Tuesday, January 24, 2012

Wilman Villar o la desesperación

Alejandro Armengol

La muerte de Wilman Villar Mendoza fue un gesto de desesperación. El acto nos enfrenta con el aspecto más siniestro del régimen cubano, su deprecio total y absoluto por la vida de los ciudadanos, pero también a una pregunta triste: ¿hasta cuándo serán necesarias estas tragedias antes que la población de la Isla haga valer públicamente su desacuerdo con la situación imperante, más allá de actos aislados que, para bien y para mal se están haciendo cada vez más frecuentes?
Cierto que a esa “dictadura imperfecta” que es el gobierno de los hermanos Castro se le hace cada vez más difícil lavar su cara más sucia y repulsiva. Con el fallecimiento del opositor encarcelado, amnistías, perdones, acuerdos intergubernamentales y con la Iglesia Católica, pasan a ser gestos a medias, capítulos de un instante en que se intentó jugar con las apariencias y darle acomodo al incauto.

## Datos mostrados

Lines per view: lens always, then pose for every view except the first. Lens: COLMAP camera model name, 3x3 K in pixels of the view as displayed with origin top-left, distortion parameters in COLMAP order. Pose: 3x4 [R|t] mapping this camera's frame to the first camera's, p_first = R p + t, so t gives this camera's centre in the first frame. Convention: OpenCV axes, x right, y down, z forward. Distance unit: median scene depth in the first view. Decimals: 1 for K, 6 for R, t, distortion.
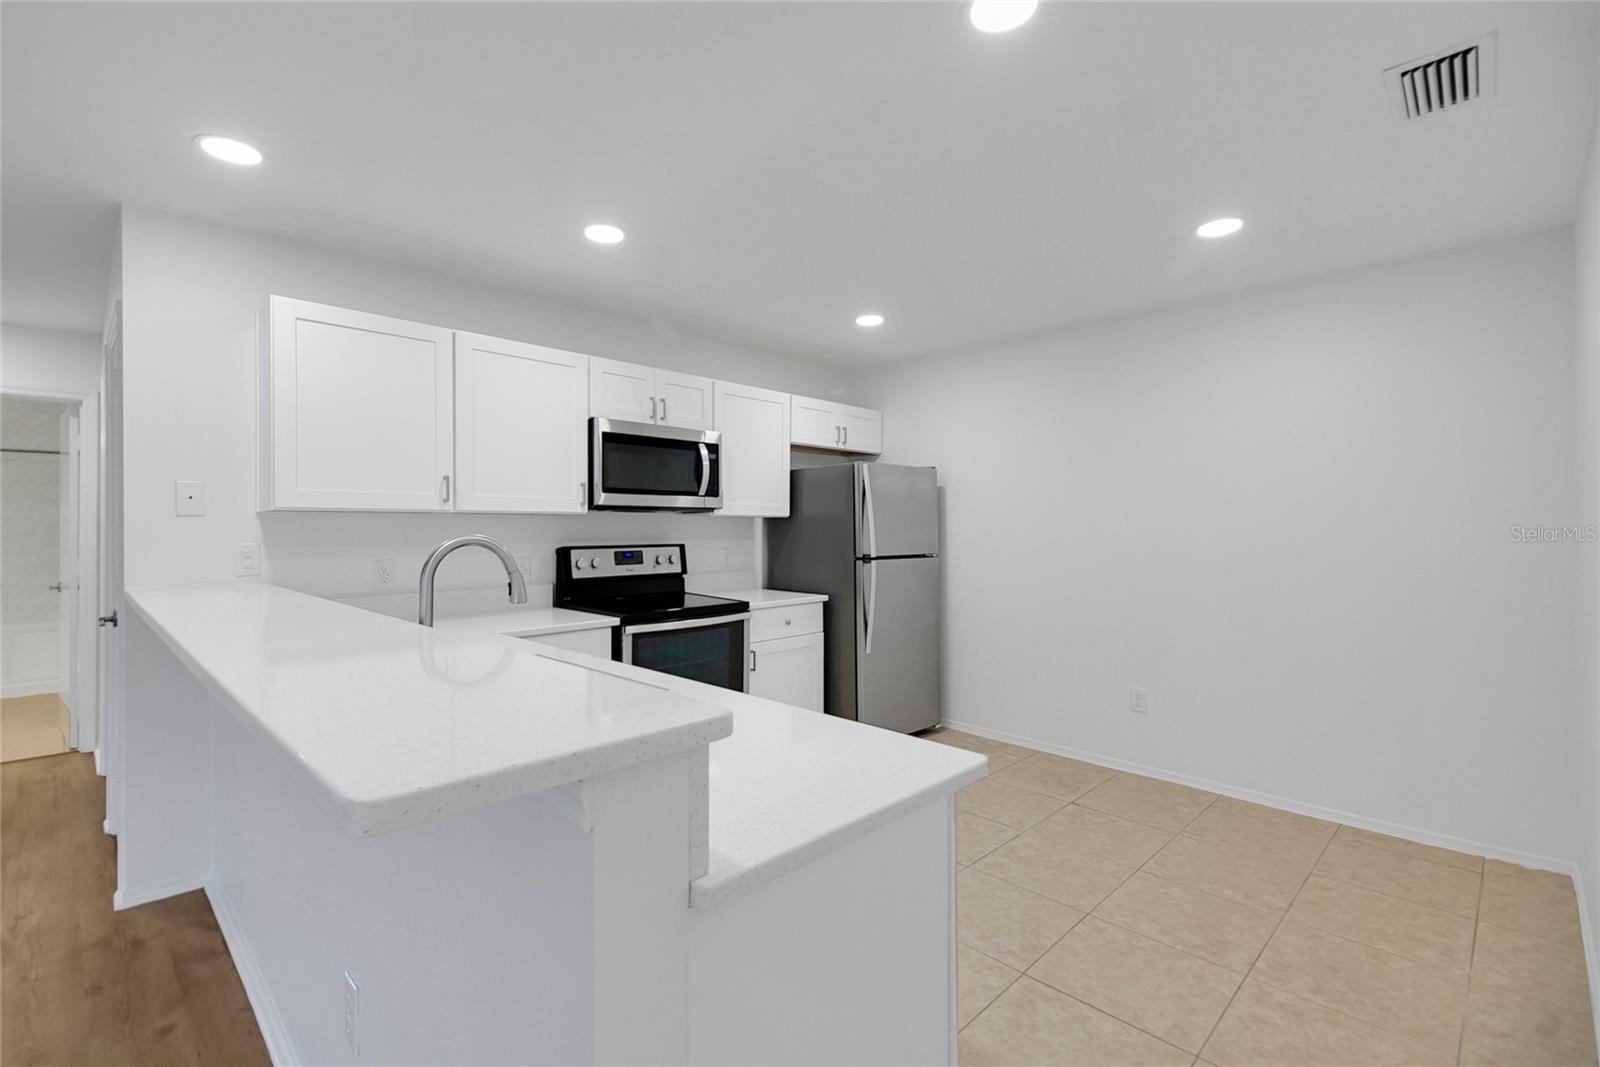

## Objetivo de la tarea
Actualiza el fragmento del texto sobre Wilman Villar que se abre con las palabras "La muerte de" y se cierra con "vez más frecuentes?", y cambia en él "régimen cubano" por "gobierno cubano".

## Respuesta a la tarea
La muerte de Wilman Villar Mendoza fue un gesto de desesperación. El acto nos enfrenta con el aspecto más siniestro del gobierno cubano, su deprecio total y absoluto por la vida de los ciudadanos, pero también a una pregunta triste: ¿hasta cuándo serán necesarias estas tragedias antes que la población de la Isla haga valer públicamente su desacuerdo con la situación imperante, más allá de actos aislados que, para bien y para mal se están haciendo cada vez más frecuentes?